Is there a blood lust in wanting to see the body of Osama bin Laden? Anymore than showing the world the images above, because the ugliness of mankind at its worst can be so unbelievable that it requires us to see for ourselves? Was there blood lust in wanting proof Hitler was dead?
Crime shows on TV routinely show the death photos of John Dillinger, or mob bosses gunned down in barbershops and outside steakhouses, as a matter of routine. We are a society where we'll pay eight bucks to watch movies where actors playing victims perish in spectacular Hollywood fashion. We are also a society where seeing the bloated legacy left behind when Rev. Jim Jones ordered hundreds of followers to swallow poison accompanied the graphic film of his followers also shooting to death a U.S. Congressman and 917 others in Jonestown. We are a society where the Zapruder film showing the murder of an American president is routinely viewed online and on television every November 22nd. We are a nation that sees video of a deranged man shooting an American president outside a Washington hotel just twenty years ago.
My friends from Missouri are proud to say they're from the "Show Me State." Eyewitness evidence matters, from the disturbing images above to today's world of photos, videos and audio.

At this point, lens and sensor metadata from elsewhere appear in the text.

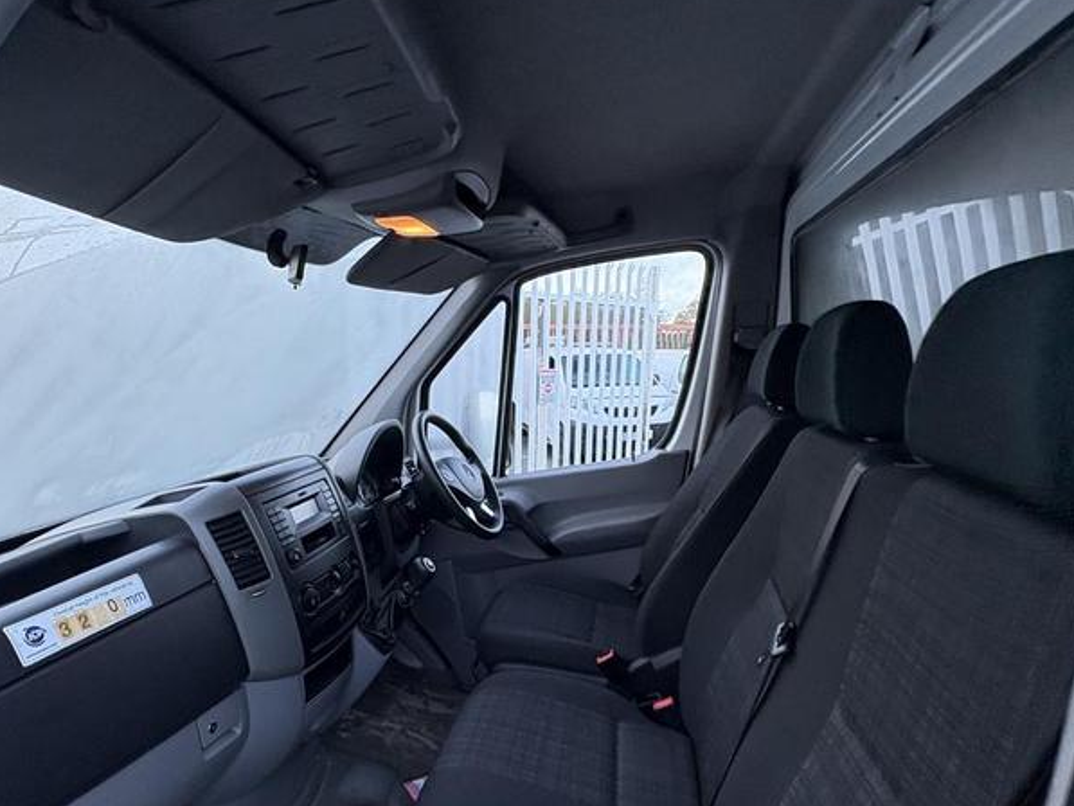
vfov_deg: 62.8
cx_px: 480
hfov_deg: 78.7
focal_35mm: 21
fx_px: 652
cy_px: 493
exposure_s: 1/99
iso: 160
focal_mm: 2.22
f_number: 2.2
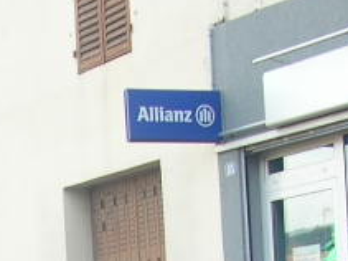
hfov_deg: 11.4
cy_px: 548
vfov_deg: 8.2
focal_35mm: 170
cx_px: -51
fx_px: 1708
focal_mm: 5.8
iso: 50
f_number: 2.8
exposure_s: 1/167
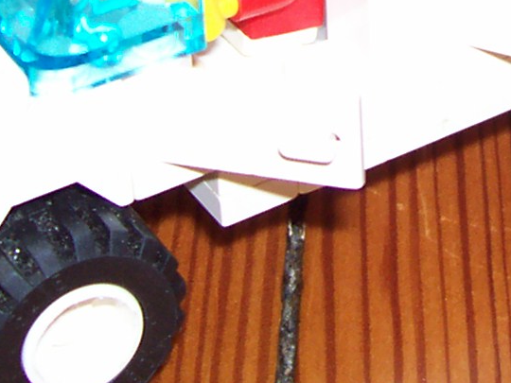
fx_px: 2140
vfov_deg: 10.0
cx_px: 497
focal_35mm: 145
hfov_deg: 13.4
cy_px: -168
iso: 80
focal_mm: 5.6
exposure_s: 1/64
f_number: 2.7
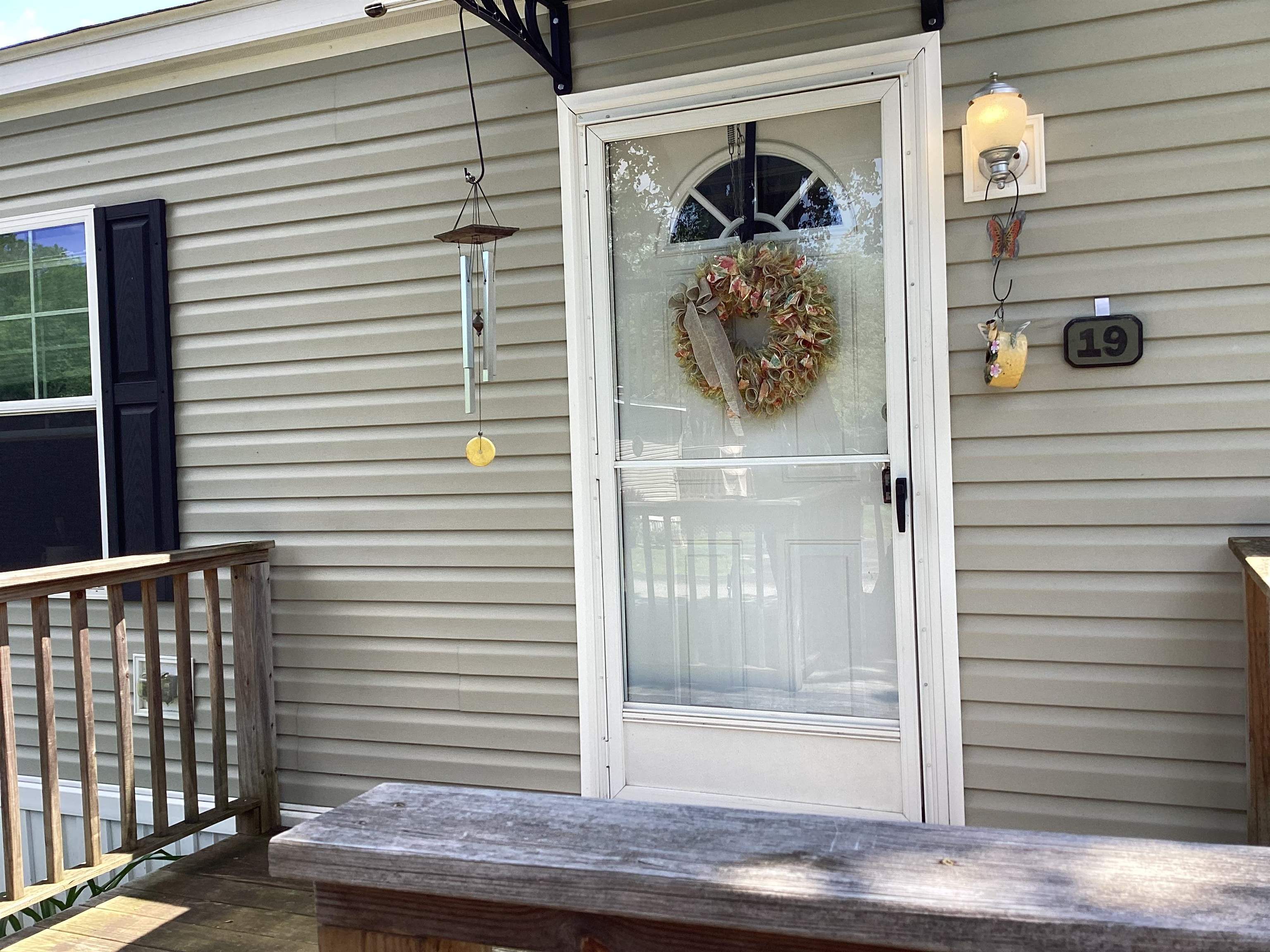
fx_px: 1137
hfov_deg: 58.4
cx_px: 635
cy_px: 476
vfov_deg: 45.4
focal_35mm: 31
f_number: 2.4
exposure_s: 1/307
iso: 25
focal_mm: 3.3
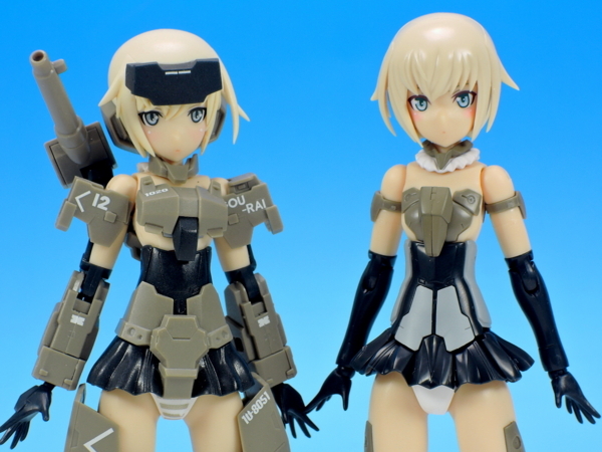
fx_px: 1826
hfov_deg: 18.7
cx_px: 301
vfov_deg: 14.1
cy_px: 226
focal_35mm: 105
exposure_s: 1
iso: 80
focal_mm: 22.4
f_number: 7.3
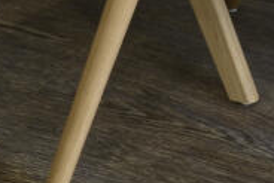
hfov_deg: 10.2
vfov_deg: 6.4
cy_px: -316
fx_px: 1523
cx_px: 289
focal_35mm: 200
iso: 100
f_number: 9
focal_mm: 24
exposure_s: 1/2.5
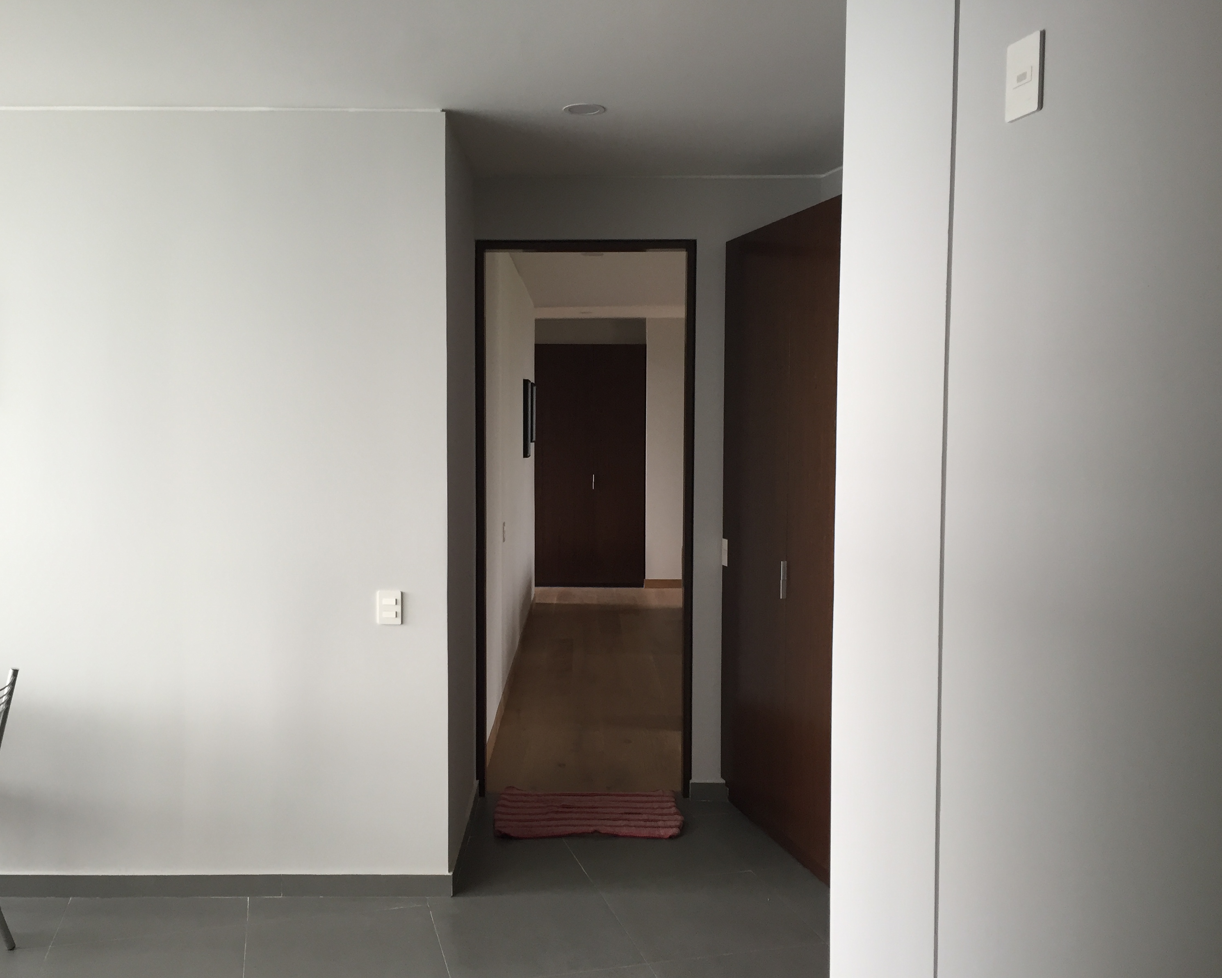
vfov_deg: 47.1
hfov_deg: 57.1
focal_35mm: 31
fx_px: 1121
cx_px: 569
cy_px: 495
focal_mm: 4.15
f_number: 2.2
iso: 64
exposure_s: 1/30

Why show bin Laden's body and burial? Why were accounts of the hanging of Saddam Hussein needed? Why is it necessary to remind ourselves of the victims of fanaticism, such as those who beheaded journalist Daniel Pearl in February 2002? Should I post an image of that crime, to remind us that bin Laden's henchman Khalid Sheikh Mohammed -- now at Guantanamo Bay, Cuba in detention -- claimed he personally cut off Pearl's head for the world to see?
I'm feeling Missouri today not because I don't believe, but because it's important not to forget. And turning our eyes away from the unthinkable misses the point: these are images that ought to be seared into our memories, lest we be afraid of the emotions that should rightfully work to keep us from allowing such acts to be played out again and again.